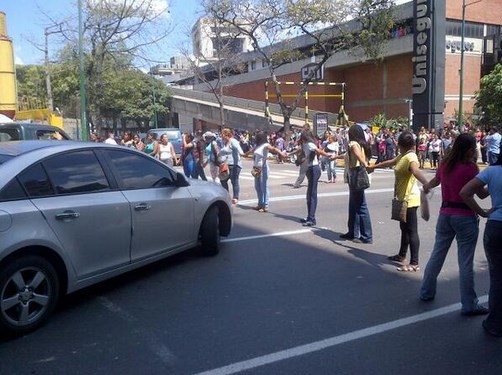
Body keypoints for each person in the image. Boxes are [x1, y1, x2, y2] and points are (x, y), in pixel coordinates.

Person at [420, 133, 489, 316]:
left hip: (445, 214)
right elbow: (481, 194)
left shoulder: (445, 164)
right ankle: (469, 304)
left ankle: (426, 291)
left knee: (437, 254)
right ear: (468, 149)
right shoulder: (470, 168)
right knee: (465, 262)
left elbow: (434, 182)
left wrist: (425, 188)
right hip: (465, 217)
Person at [368, 130, 428, 270]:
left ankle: (414, 263)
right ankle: (402, 255)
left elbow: (415, 170)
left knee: (411, 231)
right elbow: (390, 161)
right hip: (402, 198)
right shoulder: (403, 155)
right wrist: (373, 167)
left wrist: (427, 183)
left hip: (410, 199)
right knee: (404, 228)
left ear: (401, 144)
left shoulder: (411, 157)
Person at [460, 152, 502, 337]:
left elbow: (465, 193)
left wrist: (483, 213)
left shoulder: (492, 171)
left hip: (496, 228)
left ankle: (494, 324)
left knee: (498, 278)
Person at [339, 125, 373, 243]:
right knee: (354, 206)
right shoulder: (361, 143)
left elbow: (358, 155)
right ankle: (353, 231)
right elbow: (350, 155)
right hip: (355, 175)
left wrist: (365, 164)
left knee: (360, 206)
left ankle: (366, 236)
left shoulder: (353, 144)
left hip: (356, 175)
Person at [297, 129, 335, 226]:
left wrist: (327, 155)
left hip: (314, 169)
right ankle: (310, 216)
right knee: (309, 195)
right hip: (310, 169)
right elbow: (302, 153)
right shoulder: (305, 144)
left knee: (312, 194)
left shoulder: (310, 144)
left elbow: (318, 151)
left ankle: (312, 218)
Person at [250, 131, 287, 212]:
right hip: (256, 169)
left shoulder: (266, 145)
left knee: (264, 187)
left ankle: (265, 205)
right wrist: (244, 154)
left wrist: (281, 154)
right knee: (257, 187)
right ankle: (260, 204)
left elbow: (274, 149)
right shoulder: (258, 146)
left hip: (263, 169)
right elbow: (251, 151)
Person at [220, 128, 246, 204]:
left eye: (222, 134)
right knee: (223, 180)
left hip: (234, 165)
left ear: (226, 134)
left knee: (234, 181)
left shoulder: (233, 141)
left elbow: (239, 150)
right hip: (226, 165)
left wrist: (243, 154)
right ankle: (227, 196)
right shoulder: (225, 143)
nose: (221, 136)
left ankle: (235, 197)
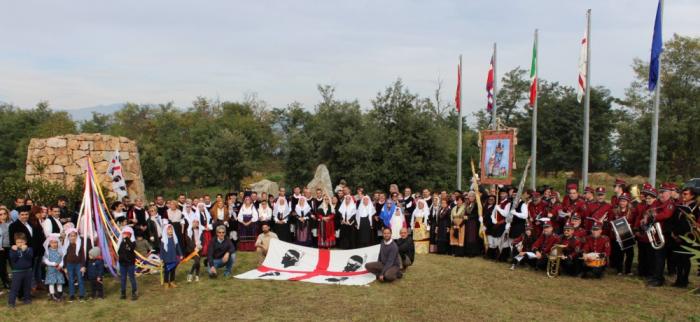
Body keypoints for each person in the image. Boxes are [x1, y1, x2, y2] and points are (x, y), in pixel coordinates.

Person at [670, 187, 698, 288]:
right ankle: (678, 280)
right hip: (676, 236)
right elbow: (674, 220)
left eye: (686, 194)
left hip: (688, 237)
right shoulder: (680, 205)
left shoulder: (696, 207)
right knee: (678, 258)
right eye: (683, 193)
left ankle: (684, 280)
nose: (683, 195)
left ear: (692, 195)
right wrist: (673, 233)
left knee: (685, 258)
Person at [609, 193, 636, 275]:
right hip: (618, 236)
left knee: (630, 254)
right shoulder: (614, 211)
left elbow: (634, 223)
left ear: (628, 202)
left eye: (624, 201)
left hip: (628, 235)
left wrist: (632, 229)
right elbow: (611, 222)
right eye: (621, 201)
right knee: (619, 254)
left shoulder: (632, 212)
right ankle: (619, 270)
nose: (622, 203)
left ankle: (628, 270)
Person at [8, 233, 33, 308]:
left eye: (21, 242)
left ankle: (27, 299)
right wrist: (14, 251)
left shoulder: (29, 249)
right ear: (15, 242)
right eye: (18, 242)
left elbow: (30, 257)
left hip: (28, 271)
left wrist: (25, 251)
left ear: (25, 242)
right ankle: (11, 302)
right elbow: (13, 259)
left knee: (27, 286)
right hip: (17, 272)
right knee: (15, 287)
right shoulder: (12, 250)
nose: (20, 244)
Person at [62, 228, 86, 302]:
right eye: (71, 236)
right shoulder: (66, 245)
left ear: (76, 236)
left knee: (80, 279)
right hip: (69, 265)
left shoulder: (79, 244)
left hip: (78, 264)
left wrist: (83, 266)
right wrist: (65, 267)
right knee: (71, 280)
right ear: (68, 237)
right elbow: (64, 257)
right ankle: (72, 295)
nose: (72, 237)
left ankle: (81, 295)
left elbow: (82, 256)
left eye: (74, 236)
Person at [117, 226, 138, 300]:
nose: (124, 235)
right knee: (123, 278)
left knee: (132, 277)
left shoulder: (133, 242)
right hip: (123, 263)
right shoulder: (121, 242)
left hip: (130, 263)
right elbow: (119, 251)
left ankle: (134, 292)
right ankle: (123, 293)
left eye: (127, 234)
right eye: (124, 234)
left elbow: (132, 248)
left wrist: (127, 239)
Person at [42, 233, 65, 301]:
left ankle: (60, 293)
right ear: (49, 243)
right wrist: (52, 263)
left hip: (58, 269)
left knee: (59, 281)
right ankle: (52, 294)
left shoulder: (60, 251)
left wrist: (61, 265)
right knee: (51, 282)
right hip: (51, 269)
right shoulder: (48, 251)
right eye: (52, 243)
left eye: (56, 243)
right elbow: (45, 260)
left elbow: (63, 258)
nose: (54, 244)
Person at [160, 224, 183, 288]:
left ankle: (172, 281)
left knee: (173, 270)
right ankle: (166, 282)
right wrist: (161, 258)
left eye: (171, 229)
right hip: (166, 258)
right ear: (165, 231)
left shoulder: (174, 238)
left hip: (173, 257)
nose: (170, 231)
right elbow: (162, 250)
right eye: (169, 229)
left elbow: (178, 247)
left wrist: (181, 254)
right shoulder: (163, 240)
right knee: (167, 271)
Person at [463, 192, 482, 257]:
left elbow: (477, 214)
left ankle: (473, 252)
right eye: (469, 196)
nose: (470, 197)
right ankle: (468, 251)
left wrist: (469, 217)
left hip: (473, 222)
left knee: (472, 237)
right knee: (468, 237)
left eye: (471, 196)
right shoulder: (468, 204)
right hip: (468, 222)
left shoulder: (476, 204)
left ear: (474, 197)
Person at [185, 215, 203, 282]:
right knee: (197, 261)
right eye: (194, 222)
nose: (195, 223)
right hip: (192, 249)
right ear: (191, 223)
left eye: (197, 222)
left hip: (199, 248)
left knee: (197, 261)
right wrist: (195, 247)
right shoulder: (188, 231)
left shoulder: (200, 230)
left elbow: (202, 239)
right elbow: (188, 241)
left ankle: (196, 275)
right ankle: (191, 274)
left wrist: (201, 245)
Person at [0, 208, 11, 291]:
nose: (3, 216)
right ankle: (5, 282)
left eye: (4, 214)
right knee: (2, 267)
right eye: (1, 214)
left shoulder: (10, 223)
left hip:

################

◆ The problem
Lines from the start of the listing above through the line holding "left shoulder: (411, 157)" are to be duplicated exactly, and nothing more; leave out the pictures.

◆ Expected answer
Body keypoints for each person in the image. Boxes are [x1, y1, x2, y2] and points are (x, y), in pixel coordinates.

Person at [420, 133, 489, 316]:
left hip: (445, 214)
right elbow: (481, 194)
left shoulder: (445, 164)
right ankle: (469, 304)
left ankle: (426, 291)
left knee: (437, 254)
right ear: (468, 149)
right shoulder: (470, 168)
right knee: (465, 262)
left elbow: (434, 182)
left wrist: (425, 188)
right hip: (465, 217)
Person at [368, 130, 428, 270]:
left ankle: (414, 263)
right ankle: (402, 255)
left elbow: (415, 170)
left knee: (411, 231)
right elbow: (390, 161)
right hip: (402, 198)
right shoulder: (403, 155)
right wrist: (373, 167)
left wrist: (427, 183)
left hip: (410, 199)
right knee: (404, 228)
left ear: (401, 144)
left shoulder: (411, 157)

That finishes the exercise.